DESCRIPTION OF THE TASK
Extend the discussion of Signal and messaging threat models, starting right after its last line.

TEXT SECTION
—————
It's also helped by the fact that this includes the people using it for sensitive things. If you use Signal for talking to journalists and WhatsApp for talking to everyone else, it's easy for a passive adversary to see that you're doing something unusual.
Some of those aren't even remotely in the same range as others. No, I don't see how "only our saviour signal!" can be secure enough, while other things (that too do perfectly fine E2E encryption AND come with the benefit of not connecting to other peoples servers) are clearly inferior for every purpose.
My threat model is much less concerned about state actors and legal persecution than yours. Meanwhile the possibility to recieve a manipulated signal.apk from google sounds way more dangerous to me. Signal Foundation is located in USA (and has to adhere to laws of that ridiculous excuse of a pseudo-democracy) and I couldn't trust Moxie (or the current 5 members of it's board of directors) possibly any less.
Having all my data never leave any of my devices and me not even becoming a visible target (because there's no traffic to anyone the USA control) is way better imho.
But that's MY thread model… and… (opposed to others) I would never claim that mine has to be the only possible one.
Yes, giving people that one piece of advice "use signal!" is way easier than to teach them how to get a decent XMPP-setup or how to run their own server.
I was only claiming: my thread model doesn't put my local government as the most important threat I have to defend against. I.E. defending against US services and companies sounds way more important to me.
Thus "download something from google" kinda sounds a stupid point to start with?
@david_chisnall @davidgerard @secbox @dat
Using it daily to ask my wife to buy some bread on her way back from work.
I works flawlessly for that too!
—————
RECORD EXTRACTS
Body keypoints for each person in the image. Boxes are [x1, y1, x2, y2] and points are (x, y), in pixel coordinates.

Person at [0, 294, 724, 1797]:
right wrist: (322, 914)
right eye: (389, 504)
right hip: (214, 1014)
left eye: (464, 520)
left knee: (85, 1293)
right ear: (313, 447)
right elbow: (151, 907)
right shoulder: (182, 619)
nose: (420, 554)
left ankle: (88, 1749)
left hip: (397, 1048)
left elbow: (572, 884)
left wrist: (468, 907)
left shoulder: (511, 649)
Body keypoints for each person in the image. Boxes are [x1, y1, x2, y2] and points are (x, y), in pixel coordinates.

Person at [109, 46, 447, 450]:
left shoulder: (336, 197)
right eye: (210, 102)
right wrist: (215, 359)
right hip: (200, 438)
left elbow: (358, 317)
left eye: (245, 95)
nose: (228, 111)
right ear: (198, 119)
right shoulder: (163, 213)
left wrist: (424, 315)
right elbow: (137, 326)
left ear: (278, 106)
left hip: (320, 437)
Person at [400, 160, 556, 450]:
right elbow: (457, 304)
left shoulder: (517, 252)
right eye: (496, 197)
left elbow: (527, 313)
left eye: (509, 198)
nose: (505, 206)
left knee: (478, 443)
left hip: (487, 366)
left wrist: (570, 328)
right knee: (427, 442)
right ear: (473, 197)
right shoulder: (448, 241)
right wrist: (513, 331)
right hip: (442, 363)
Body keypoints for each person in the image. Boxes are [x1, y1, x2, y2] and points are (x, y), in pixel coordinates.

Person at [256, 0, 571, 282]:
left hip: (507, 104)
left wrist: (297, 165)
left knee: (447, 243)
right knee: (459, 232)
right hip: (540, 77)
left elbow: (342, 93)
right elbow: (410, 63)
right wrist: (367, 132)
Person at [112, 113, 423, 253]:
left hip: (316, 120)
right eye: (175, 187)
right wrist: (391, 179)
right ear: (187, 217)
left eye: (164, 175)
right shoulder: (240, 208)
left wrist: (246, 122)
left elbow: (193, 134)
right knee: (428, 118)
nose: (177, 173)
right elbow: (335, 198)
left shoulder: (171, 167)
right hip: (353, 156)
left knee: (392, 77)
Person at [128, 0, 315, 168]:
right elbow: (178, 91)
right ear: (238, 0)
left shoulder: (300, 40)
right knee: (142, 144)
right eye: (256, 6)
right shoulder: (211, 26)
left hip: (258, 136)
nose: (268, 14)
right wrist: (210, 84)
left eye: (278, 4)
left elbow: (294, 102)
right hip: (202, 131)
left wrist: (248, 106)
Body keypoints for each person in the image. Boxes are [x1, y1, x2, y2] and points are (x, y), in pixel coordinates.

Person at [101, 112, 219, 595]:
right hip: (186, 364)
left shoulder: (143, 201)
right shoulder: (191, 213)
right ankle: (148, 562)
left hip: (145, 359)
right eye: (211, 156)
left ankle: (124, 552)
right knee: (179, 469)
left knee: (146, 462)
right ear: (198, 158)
—————
EXERCISE ANSWER
@david_chisnall @davidgerard @secbox @dat I use Signal to talk to everyone who's got it, except for those who also have Matrix, in which case I use that instead. And unfortunately, I still have to use WhatsApp because far too many people just can't be bothered to use anything else.
@dat literally the only point of e2ee done right is that you have a mathematical guarantee of confidentiality regardless of what servers handle your traffic and who sits on the board of the entity owning those. have a great day yourself as well. :)
@david_chisnall @davidgerard @secbox @dat Half my signal chats are about what to order for game night.
@dat in practical real world terms, that's infosec mall ninja talk
@david_chisnall @davidgerard @secbox @dat
For whatever reason all of our local parents chats (people with kids born in the same year/month in the neighborhood) are on Signal so a lot of messages at very strange times of night flying around
@fred @david_chisnall @davidgerard @secbox @dat
Yep. Same here 👍🙂
@david_chisnall @davidgerard @secbox @dat "It becomes more difficult to distinguish the Signal from the noise" was right there.
@davidgerard @dat I use Matrix to communicate with friends and family. I self host my instance. But for third parties? Signal is fantastic. It just works for most people and I have to explain little.